En 2008, avec l’arrivée de Ban Ki Moon aux Nations unies, celui-ci propose aux deux capitales une nouvelle négociation. Celle-ci comportait deux étapes : une étape diplomatique, de six mois à un an, faisant la continuité de la première médiation et visant toujours à trouver un arrangement. Et, une deuxième phase n’intervenant qu’en en cas d’échec de la première. Strictement juridique, cette deuxième étape doit permettre la négociation et la conclusion d’un compromis juridictionnel. Ce qui signifie que les deux Etats doivent signer un traité permettant qu’ils soient jugés sur le plan international. Ce qui est presque fait.
Le Blocage
En juin 2008, à l’ouverture des négociations à New-York, la Guinée Equatoriale demande de passer outre la première phase et d’aller directement à la deuxième. La conduite de cette médiation est alors confiée au suisse Nicolas Michel, ancien secrétaire général adjoint des Nations unies en charge des affaires juridiques. Elle se poursuit jusqu’à ce jour avec 90% de réalisation du traité. Il ne reste qu’un seul article objet d’un blocage depuis juillet 2010. Ce qui a amené le médiateur à suspendre temporairement les sessions de la médiation et à solliciter le Secrétaire général de l’ONU pour l’organisation du sommet qui aura lieu les 24 et 25 février à New-York, mettant face à face les deux chefs d’Etats et écartant pour un moment les experts en vue du déblocage de la situation pour la rédaction terminale du compromis juridictionnel.

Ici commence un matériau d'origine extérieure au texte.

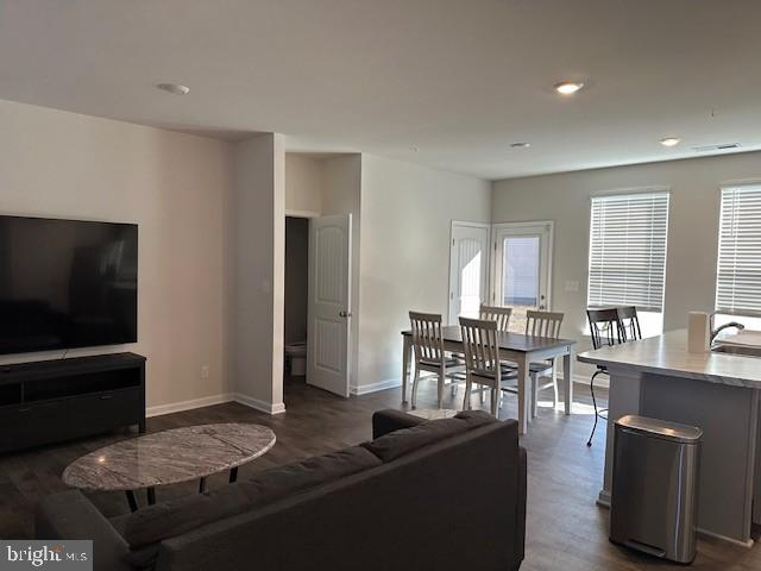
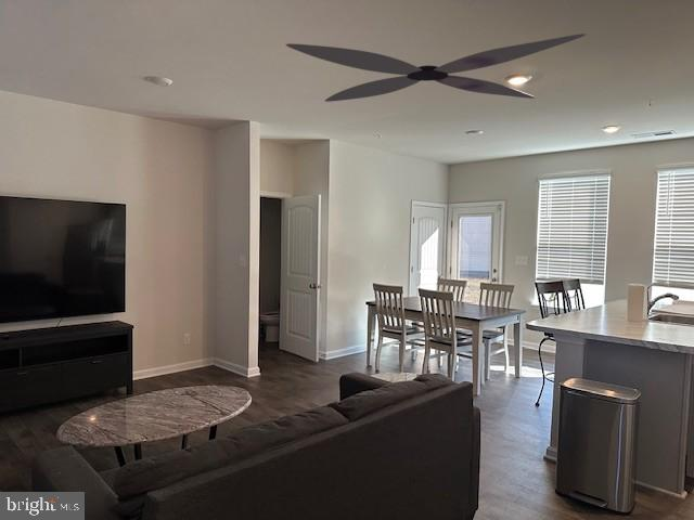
+ ceiling fan [285,32,587,103]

Selon Guy Rossatanga Rignault, l’article premier de ce compromis juridictionnel comporte la question fondamentale que pose chacun des antagonistes au juge ou à la Cour dont ils vont reconnaitre la compétence. Chacune des parties doit en effet définir l’objet du litige. Plus simplement, elle formule, dans cet article 1, la question à la quelle elle voudrait voir le juge répondre. De la définition de cette question du litige dépendra tout le reste de la procédure.
En substance, la Guinée Equatoriale demande « À qui appartient l’île Mbanié ? » Et Guy Rossatanga Rignault de marquer son étonnement : «Pourquoi, lorsqu’on est propriétaire d’un bien, demander si on est propriétaire de ce bien. Si on pose cette question, c’est qu’on doute soi-même de sa propriété. Or, pour ce qui concerne le Gabon, il n’y a pas de doute sur cette propriété qui est établie par le traité de 1900 et la convention de 1974.»
Le Gabon n’accepte ni ne pose cette question. «Nous ne doutons pas que Mbanié est une île gabonaise. Nous n’allons pas demander à un tiers à qui appartient notre bien.» La question que pose le Gabon est celle-ci : « La convention de 1900 et celle de 1974 ne répondent-elles donc pas à la question posée par les Equato-guinéens ?»
Ceux-ci ne veulent évidemment pas de cette question, de même que la partie gabonaise ne veut pas de la question formulée par les Guinéens. «D’autant plus que, explique Guy Rossatanga Rignault, s’il s’agit de faire un pas l’un vers l’autre, c’est à celui qui conteste la souveraineté de l’autre de faire ce pas. Ce sont les Equato-guinéens qui ont un problème et non les Gabonais. Ce sont les Equato-guinéens qui ont voulu porter ce différend devant la Cour internationale de justice et pas les Gabonais. Ils doivent donc accepter d’aller à la Haye sur la base que nous posons, parce que nous, nous n’avons pas de problème. Mbanié n’est pas un problème gabonais, Mbanié est un problème guinéen.»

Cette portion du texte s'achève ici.